■ Action item A ■
Please convert the listing, from its first line through the line containing "готового блюда Мария автор рецепта 5 Оценить", inclusive, into a Markdown table with the columns Row and Listing line, leaving out blank lines.

Only the deaths of other women cause her to stumble in the midst of her swaggering step, to spend days alone with the remorse that drives her to seek redemption. She goes through life as if she had been imagined by Dostoevsky, but even more complex than his fictions, alive, a person, a fair-skinned and freckled African- American woman, and in prison. It was she who responded to my sudden question, “Why do you think people are poor?”

We had never met before. The conversation around us focused on the abuse of women. Niecie’s eyes were perfectly opaque—hostile, prison eyes. Her mouth was set in the beginning of a sneer.

“You got to begin with the children,” she said, speaking rapidly, clipping out the street sounds as they came into her speech.

She paused long enough to let the change of direction take effect, then resumed the rapid, rhythmless speech. “You’ve got to teach the moral life of downtown to the children. And the way you do that, Earl, is by taking them downtown to plays, museums, concerts, lectures, where they can learn the moral life of downtown.”

I smiled at her, misunderstanding, thinking I was indulging her. “And then they won’t be poor anymore?”

She read every nuance of my response, and answered angrily, “And they won’t be poor no more.

“What you mean is—”

“What I mean is what I said—a moral alternative to the street.”

She didn’t speak of jobs or money. In that, she was like the others I had listened to. No one had spoken of jobs or money. But how could the “moral life of downtown” lead anyone out from the surround of force? How could a museum push poverty away? Who can dress in statues or eat the past? And what of the political life? Had Niecie skipped a step or failed to take a step? The way out of poverty was politics, not the “moral life of downtown.” But to enter the public world, to practice the political life, the poor had first to learn to reflect. That was what Niecie meant by the “moral life of downtown.” She did not make the error of divorcing ethics from politics. Niecie had simply said, in a kind of shorthand, that no one could step out of the panicking circumstance of poverty directly into the public world.

Although she did not say so, I was sure that when she spoke of the “moral life of downtown” she meant something that had happened to her. With no job and no money, a prisoner, she had undergone a radical transformation. She had followed the same path that led to the invention of politics in ancient Greece. She had learned to reflect. In further conversation it became clear that when she spoke of “the moral life of downtown” she meant the humanities, the study of human constructs and concerns, which has been the source of reflection for the secular world since the Greeks first stepped back from nature to experience wonder at what they beheld. If the political life was the way out of poverty, the humanities provided an entrance to reflection and the political life. The poor did not need anyone to release them; an escape route existed. But to open this avenue to reflection and politics a major distinction between the preparation for the life of the rich and the life of the poor had to be eliminated.

■ Excerpted data ■

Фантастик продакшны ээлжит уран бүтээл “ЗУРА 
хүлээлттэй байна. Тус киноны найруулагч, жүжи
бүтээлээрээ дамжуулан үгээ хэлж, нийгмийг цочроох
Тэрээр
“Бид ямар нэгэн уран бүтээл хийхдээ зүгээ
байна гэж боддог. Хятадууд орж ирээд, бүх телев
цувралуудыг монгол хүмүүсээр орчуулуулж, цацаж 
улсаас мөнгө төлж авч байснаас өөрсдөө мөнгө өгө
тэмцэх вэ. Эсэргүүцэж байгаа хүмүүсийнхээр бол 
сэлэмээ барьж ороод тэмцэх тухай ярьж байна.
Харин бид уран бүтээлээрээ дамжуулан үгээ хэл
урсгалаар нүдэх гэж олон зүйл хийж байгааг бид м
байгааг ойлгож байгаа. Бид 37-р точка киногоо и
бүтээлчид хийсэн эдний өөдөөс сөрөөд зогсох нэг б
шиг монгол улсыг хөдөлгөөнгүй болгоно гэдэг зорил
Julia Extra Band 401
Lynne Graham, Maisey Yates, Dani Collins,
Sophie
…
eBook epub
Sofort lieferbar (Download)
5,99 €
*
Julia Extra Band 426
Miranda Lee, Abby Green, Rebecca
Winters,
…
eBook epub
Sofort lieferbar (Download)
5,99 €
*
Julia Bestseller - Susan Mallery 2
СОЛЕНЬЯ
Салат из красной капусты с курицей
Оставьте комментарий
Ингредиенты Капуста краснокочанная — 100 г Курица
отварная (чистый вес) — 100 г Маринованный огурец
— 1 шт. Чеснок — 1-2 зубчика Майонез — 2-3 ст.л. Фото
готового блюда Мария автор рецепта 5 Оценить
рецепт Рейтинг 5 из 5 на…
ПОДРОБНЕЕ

■ Action item B ■
In the passage on poverty and the humanities, what did Niecie mean when she spoke of "the moral life of downtown"?

■ Problem solution A ■
| Row | Listing line |
|---|---|
| 1 | Фантастик продакшны ээлжит уран бүтээл “ЗУРА  |
| 2 | хүлээлттэй байна. Тус киноны найруулагч, жүжи |
| 3 | бүтээлээрээ дамжуулан үгээ хэлж, нийгмийг цочроох |
| 4 | Тэрээр |
| 5 | “Бид ямар нэгэн уран бүтээл хийхдээ зүгээ |
| 6 | байна гэж боддог. Хятадууд орж ирээд, бүх телев |
| 7 | цувралуудыг монгол хүмүүсээр орчуулуулж, цацаж  |
| 8 | улсаас мөнгө төлж авч байснаас өөрсдөө мөнгө өгө |
| 9 | тэмцэх вэ. Эсэргүүцэж байгаа хүмүүсийнхээр бол  |
| 10 | сэлэмээ барьж ороод тэмцэх тухай ярьж байна. |
| 11 | Харин бид уран бүтээлээрээ дамжуулан үгээ хэл |
| 12 | урсгалаар нүдэх гэж олон зүйл хийж байгааг бид м |
| 13 | байгааг ойлгож байгаа. Бид 37-р точка киногоо и |
| 14 | бүтээлчид хийсэн эдний өөдөөс сөрөөд зогсох нэг б |
| 15 | шиг монгол улсыг хөдөлгөөнгүй болгоно гэдэг зорил |
| 16 | Julia Extra Band 401 |
| 17 | Lynne Graham, Maisey Yates, Dani Collins, |
| 18 | Sophie |
| 19 | … |
| 20 | eBook epub |
| 21 | Sofort lieferbar (Download) |
| 22 | 5,99 € |
| 23 | * |
| 24 | Julia Extra Band 426 |
| 25 | Miranda Lee, Abby Green, Rebecca |
| 26 | Winters, |
| 27 | … |
| 28 | eBook epub |
| 29 | Sofort lieferbar (Download) |
| 30 | 5,99 € |
| 31 | * |
| 32 | Julia Bestseller - Susan Mallery 2 |
| 33 | СОЛЕНЬЯ |
| 34 | Салат из красной капусты с курицей |
| 35 | Оставьте комментарий |
| 36 | Ингредиенты Капуста краснокочанная — 100 г Курица |
| 37 | отварная (чистый вес) — 100 г Маринованный огурец |
| 38 | — 1 шт. Чеснок — 1-2 зубчика Майонез — 2-3 ст.л. Фото |
| 39 | готового блюда Мария автор рецепта 5 Оценить |

■ Problem solution B ■
She meant the humanities, the study of human constructs and concerns.